── Extrait de page ──
Texte intégral
FRANCE 2 - 14 octobre 1999
Françoise Laborde : Avec Charles Pasqua, ce matin, nous allons évoquer la vie de son mouvement, le RPF, issu directement des élections européennes. Dans un mois se tiendra le congrès fondateur de votre mouvement. Vous en êtes où aujourd'hui des adhésions ?
Charles Pasqua : Ça prospère. Nous sommes en marche vers les 20 000, nous avons dépassé le cap des 15 000 il y a maintenant à peu près un mois. Les choses se développent de manière très satisfaisante. Ailleurs les adhérents s’en vont, chez nous ils arrivent. C'est la vie.»
Françoise Laborde : L'objectif c'est, par exemple pour les prochaines échéances, d'avoir des candidats RPF au municipal, il y en aura dans toutes les grandes villes ?
Charles Pasqua : Probablement. Mais auparavant le rôle du congrès ce sera de bien préciser les axes fondateurs de la politique que nous entendons proposer aux Français. Ensuite il s'agira de sélectionner les candidats, de les préparer – et je souhaite qu'il y ait beaucoup de jeunes, beaucoup de femmes, que ce soit un renouvellement. Il ne s'agit pas de récupérer un certain nombre de gens qui viendraient chez nous pour être élus. Non, nous voulons des gens de convictions.
───
── Données affichées ──
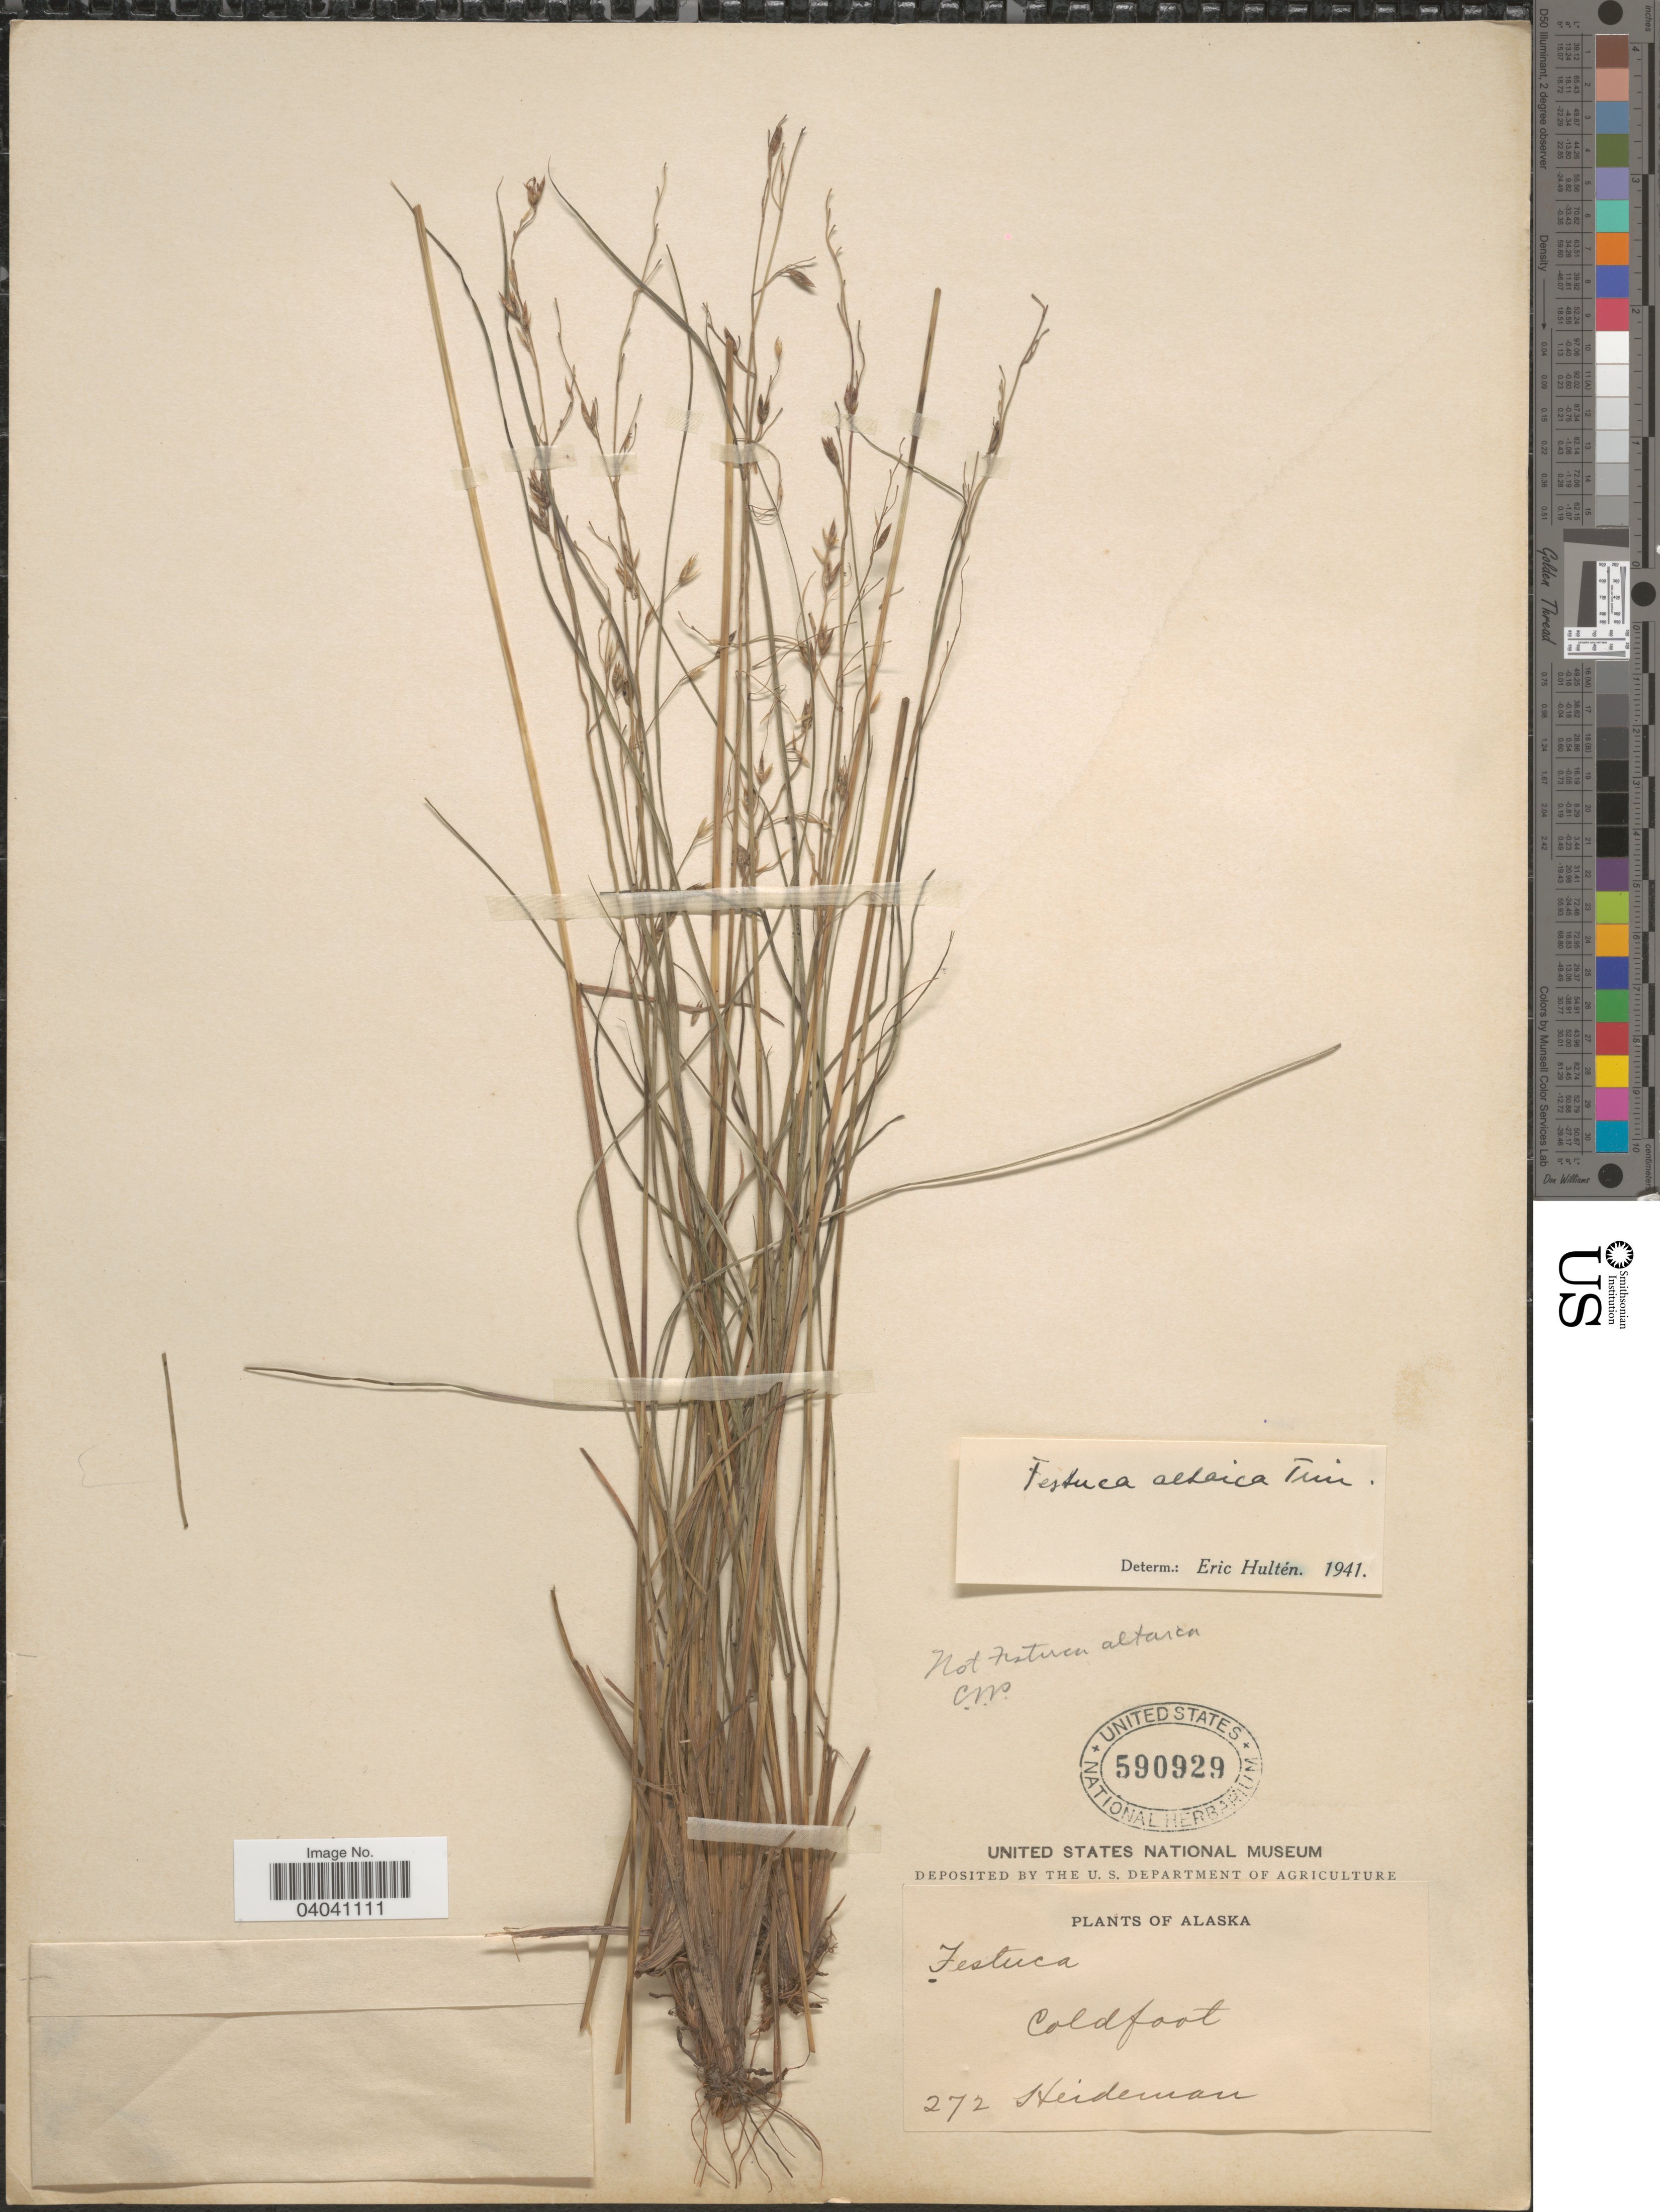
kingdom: Plantae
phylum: Tracheophyta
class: Liliopsida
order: Poales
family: Poaceae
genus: Festuca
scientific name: Festuca altaica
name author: Trin.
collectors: Heideman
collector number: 272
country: United States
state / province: Alaska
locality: Coldfoot.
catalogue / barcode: US 590929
───
## Exercices à traiter
1) Convertir en tableau Markdown tout le listing depuis la ligne contenant "country: United States" jusqu'à la fin du listing, ces deux bornes comprises, sans les lignes vides. Utiliser deux colonnes : N° pour le numéro de rang et Contenu pour le texte de la ligne.
2) Poursuivre l'entretien télévisé sur le RPF à partir de sa dernière réplique.

## Corrigé
1)
| N° | Contenu |
|---|---|
| 1 | country: United States |
| 2 | state / province: Alaska |
| 3 | locality: Coldfoot. |
| 4 | catalogue / barcode: US 590929 |

2)
Françoise Laborde : C. Millon va t’il venir chez vous ou pas ? La question s’est posée à un moment donné ?
Charles Pasqua : Oui, la question s'est posée mais je crois qu'il y a entre C. Millon et nous un quiproquo, et en même temps un désaccord sur le fond. Je crois qu'il n'a pas la même vision que nous de la place de la France en Europe. Et partant de là, il est difficile de faire route ensemble.
Françoise Laborde : Au plan du débat politique, y a-t-il des échéances qui vont être particulièrement importante ? Je pense notamment à la négociation commerciale internationale qui doit reprendre aux États-Unis à Seattle, dans le cadre de l'organisation mondiale du commerce. C’est une bataille à laquelle vous vous préparez ?
Charles Pasqua : Oui, parce que ça ce n'est pas une échéance politique, c'est beaucoup plus grave que ça. Ce qui est en cause à l'occasion de ces négociations, c'est tout simplement l'avenir de l'économie de l'Europe et plus particulièrement de la France. Et selon les décisions qui seront prises à Seattle, c'est un certain nombre de pans entiers de notre économie qui seront battus en brèche par les tentatives américaines. Parce qu'il ne faut pas se faire d'illusions : cette négociation se fait sous la pression des États-Unis ; cette négociation n'a aucune raison d'être. Et en réalité, Le Président de la République et le Premier Ministre seraient fondés et seraient bien inspirés, dès l’ouverture de ces négociations à Seattle, d'en demander le report. Pourquoi ? Parce que, d'une part, toutes les conséquences n'ont pas encore été tirées de l’Uruguay-Round…
Françoise Laborde : De la dernière négociation.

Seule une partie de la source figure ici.